[Task directions]
Return exactly the lines of the records below, starting at the line that contains "64: (64, 72)" and ending at the line that contains "73: (63, 59)", with both of those lines kept.

[Task input]
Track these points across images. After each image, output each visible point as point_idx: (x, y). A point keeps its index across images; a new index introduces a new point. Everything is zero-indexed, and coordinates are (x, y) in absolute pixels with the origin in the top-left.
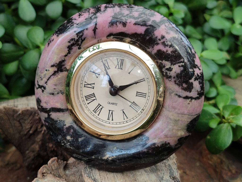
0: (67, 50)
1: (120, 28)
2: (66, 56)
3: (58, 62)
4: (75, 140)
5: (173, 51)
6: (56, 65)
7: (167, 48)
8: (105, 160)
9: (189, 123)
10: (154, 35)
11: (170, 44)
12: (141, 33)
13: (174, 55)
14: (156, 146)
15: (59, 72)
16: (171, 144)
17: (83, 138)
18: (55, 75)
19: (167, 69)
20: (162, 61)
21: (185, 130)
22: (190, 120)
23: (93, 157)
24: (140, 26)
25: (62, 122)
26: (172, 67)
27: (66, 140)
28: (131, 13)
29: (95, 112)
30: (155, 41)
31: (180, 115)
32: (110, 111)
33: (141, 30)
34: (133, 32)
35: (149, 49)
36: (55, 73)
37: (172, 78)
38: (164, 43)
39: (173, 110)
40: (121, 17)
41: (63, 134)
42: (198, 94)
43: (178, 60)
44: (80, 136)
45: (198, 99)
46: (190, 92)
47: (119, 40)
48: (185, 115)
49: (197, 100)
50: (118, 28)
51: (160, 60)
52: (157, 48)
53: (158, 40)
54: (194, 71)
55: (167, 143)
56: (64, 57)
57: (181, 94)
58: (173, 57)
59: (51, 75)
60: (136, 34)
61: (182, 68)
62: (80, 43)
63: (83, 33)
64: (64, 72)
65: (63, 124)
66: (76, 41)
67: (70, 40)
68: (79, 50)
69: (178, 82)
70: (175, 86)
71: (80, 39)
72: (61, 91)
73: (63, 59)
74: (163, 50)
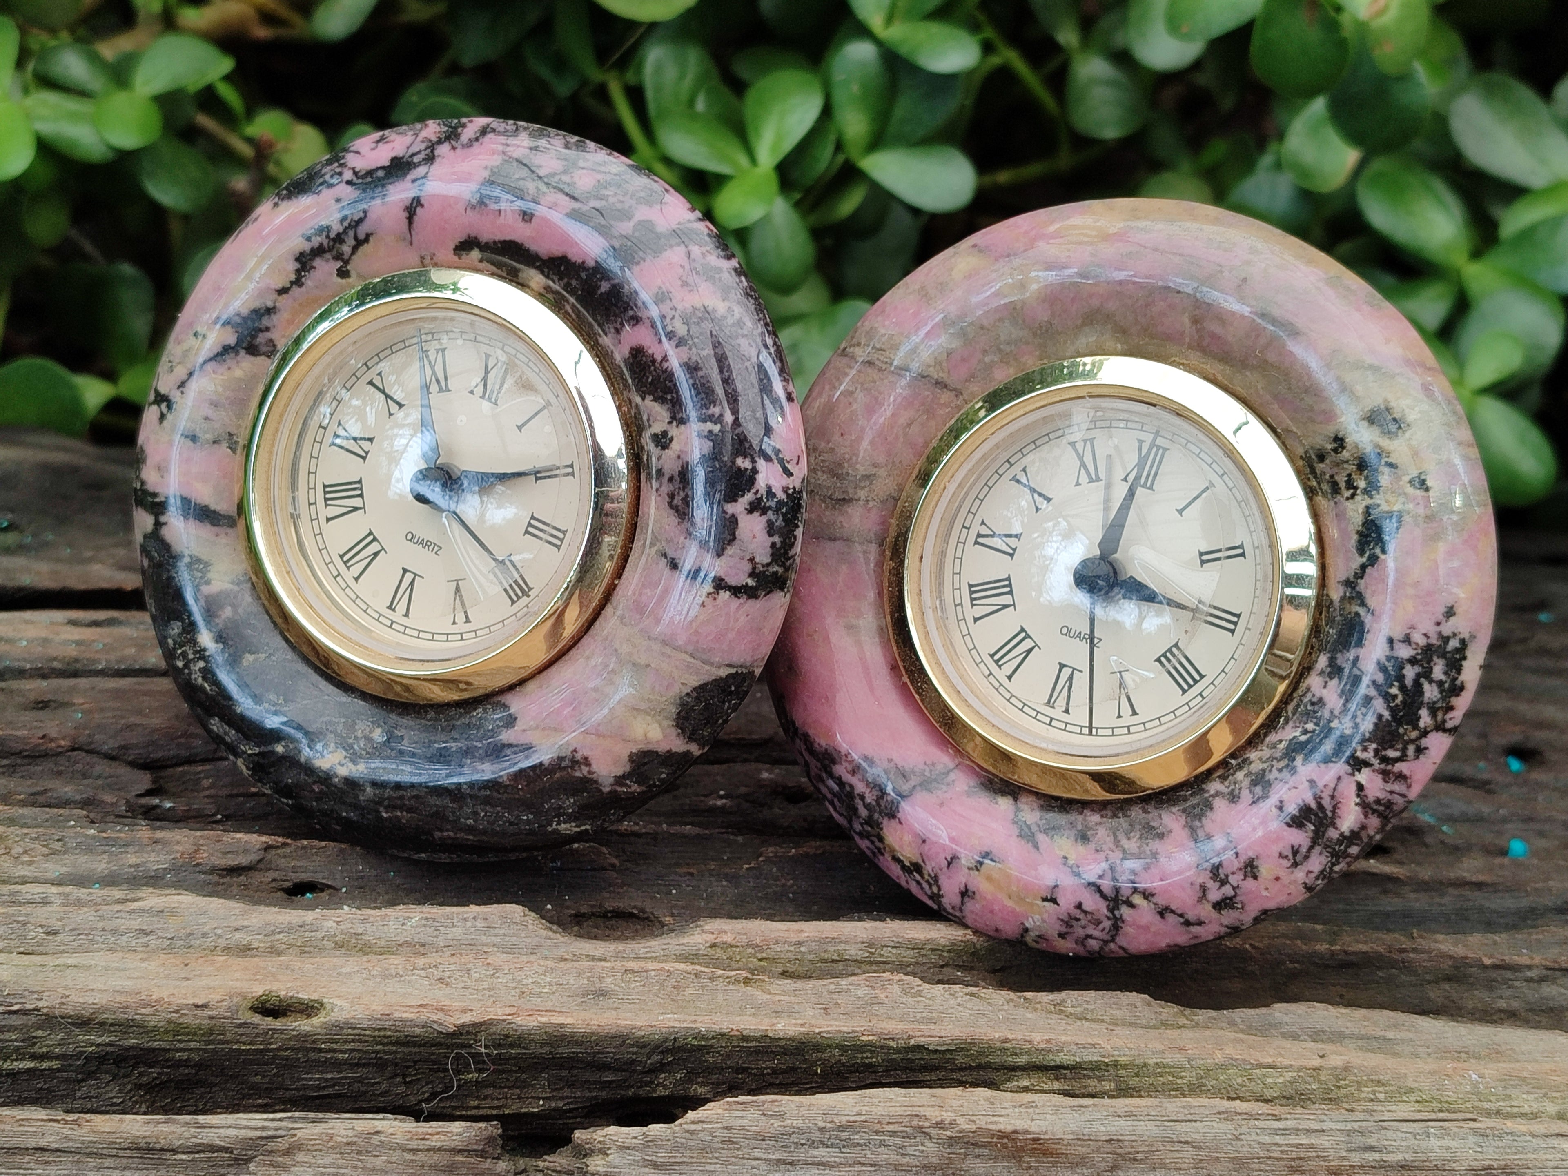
0: (292, 266)
1: (510, 222)
2: (283, 291)
3: (245, 311)
4: (230, 655)
5: (686, 364)
6: (239, 320)
7: (669, 346)
8: (321, 771)
9: (688, 694)
11: (682, 330)
12: (583, 262)
14: (535, 758)
15: (242, 353)
16: (594, 767)
18: (225, 360)
19: (654, 438)
20: (644, 399)
21: (666, 718)
22: (694, 681)
23: (280, 749)
24: (588, 228)
25: (201, 566)
26: (673, 431)
27: (194, 646)
28: (565, 172)
29: (346, 563)
30: (629, 305)
31: (656, 647)
32: (405, 571)
33: (589, 247)
34: (556, 249)
35: (607, 335)
36: (223, 354)
37: (665, 479)
39: (638, 617)
40: (523, 179)
41: (189, 618)
42: (752, 575)
43: (701, 408)
44: (255, 646)
45: (750, 597)
46: (720, 555)
47: (504, 274)
48: (676, 648)
49: (741, 601)
50: (501, 221)
51: (639, 393)
52: (632, 336)
53: (640, 304)
54: (755, 471)
55: (578, 756)
56: (275, 296)
57: (679, 556)
59: (207, 359)
60: (564, 260)
61: (708, 446)
62: (346, 249)
63: (365, 213)
64: (263, 357)
65: (200, 575)
66: (333, 240)
67: (313, 230)
68: (339, 280)
69: (683, 499)
70: (666, 515)
71: (351, 233)
72: (230, 434)
73: (270, 304)
74: (650, 352)
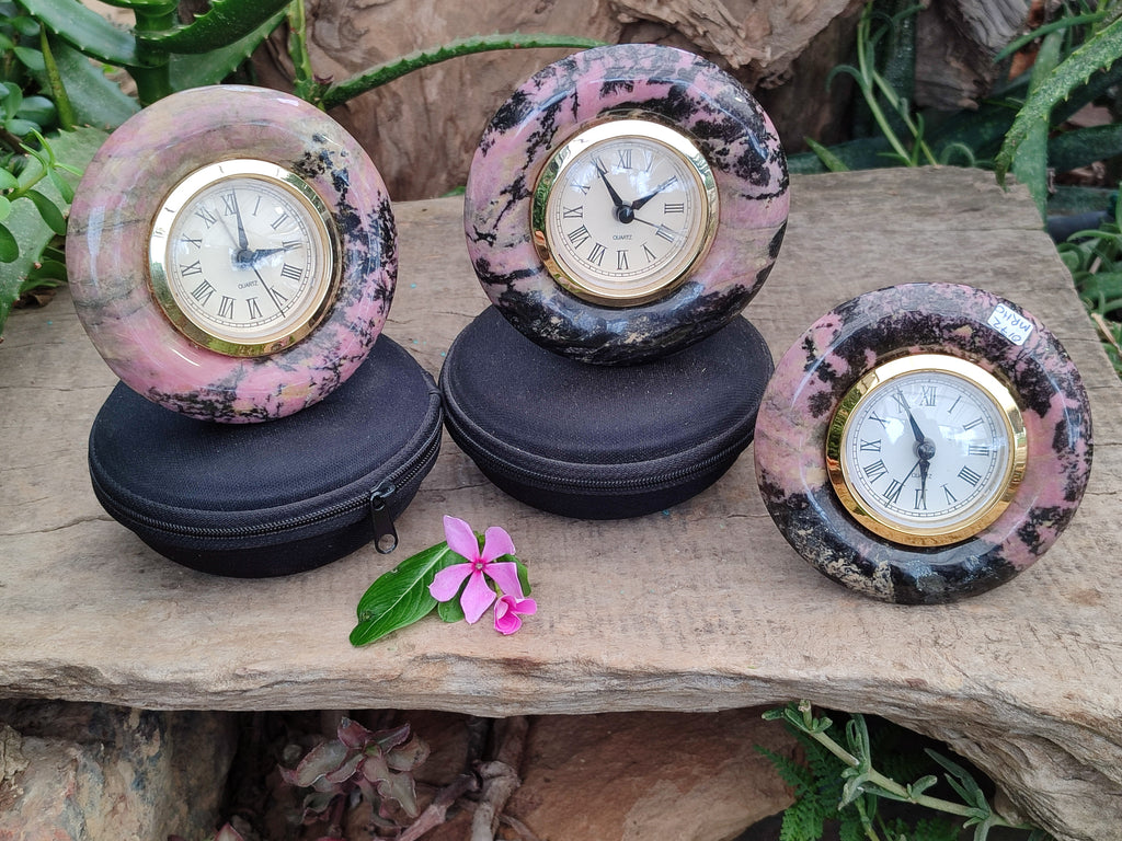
0: (526, 155)
1: (623, 95)
2: (525, 167)
3: (512, 183)
4: (568, 321)
5: (725, 119)
6: (510, 188)
7: (715, 115)
8: (630, 344)
9: (771, 242)
10: (687, 96)
11: (718, 106)
12: (663, 98)
13: (728, 125)
14: (720, 296)
15: (517, 201)
18: (510, 207)
19: (718, 153)
20: (708, 139)
21: (766, 255)
22: (772, 236)
23: (607, 345)
24: (658, 85)
25: (538, 294)
26: (728, 147)
27: (550, 325)
28: (636, 64)
29: (591, 261)
30: (690, 106)
31: (755, 232)
32: (619, 252)
33: (662, 92)
34: (648, 98)
35: (681, 121)
37: (731, 167)
38: (707, 109)
39: (742, 224)
41: (543, 316)
42: (780, 186)
43: (737, 133)
45: (782, 194)
46: (767, 185)
47: (620, 117)
48: (764, 228)
49: (780, 197)
50: (618, 96)
51: (703, 138)
52: (694, 119)
53: (695, 104)
54: (767, 146)
55: (739, 286)
56: (522, 171)
57: (750, 193)
58: (727, 130)
59: (502, 210)
60: (653, 100)
61: (745, 147)
62: (548, 137)
63: (553, 119)
64: (524, 198)
65: (539, 297)
66: (541, 136)
67: (531, 136)
68: (548, 149)
69: (743, 171)
70: (737, 180)
71: (549, 130)
72: (524, 236)
73: (521, 175)
74: (707, 120)
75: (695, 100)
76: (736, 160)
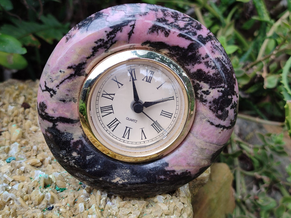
0: (91, 51)
1: (161, 37)
2: (88, 58)
3: (77, 64)
4: (82, 157)
5: (215, 73)
6: (75, 67)
7: (210, 69)
8: (114, 183)
9: (215, 153)
10: (198, 52)
11: (213, 65)
12: (184, 48)
13: (215, 78)
14: (176, 173)
15: (76, 76)
16: (191, 173)
17: (92, 156)
18: (71, 78)
19: (204, 92)
20: (200, 82)
22: (216, 150)
23: (101, 179)
24: (184, 39)
25: (70, 135)
26: (210, 90)
27: (71, 156)
28: (176, 22)
29: (109, 127)
30: (197, 58)
31: (208, 144)
33: (185, 44)
34: (175, 44)
35: (189, 66)
36: (71, 77)
37: (208, 103)
38: (207, 63)
39: (202, 137)
41: (68, 149)
42: (231, 123)
43: (219, 84)
44: (89, 154)
45: (230, 129)
46: (224, 120)
47: (154, 49)
48: (213, 144)
49: (228, 130)
50: (158, 36)
51: (198, 80)
52: (198, 67)
53: (201, 58)
54: (232, 98)
55: (188, 172)
56: (86, 59)
57: (213, 121)
58: (213, 80)
59: (66, 78)
60: (178, 47)
61: (221, 94)
62: (108, 45)
63: (115, 35)
64: (82, 76)
65: (70, 137)
66: (105, 43)
67: (98, 40)
68: (105, 53)
69: (214, 108)
70: (208, 111)
71: (110, 41)
72: (74, 98)
73: (84, 62)
74: (204, 71)
75: (202, 56)
76: (212, 100)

[Written reply]
64: (64, 72)
65: (63, 124)
66: (76, 41)
67: (70, 40)
68: (79, 50)
69: (178, 82)
70: (175, 86)
71: (80, 39)
72: (61, 91)
73: (63, 59)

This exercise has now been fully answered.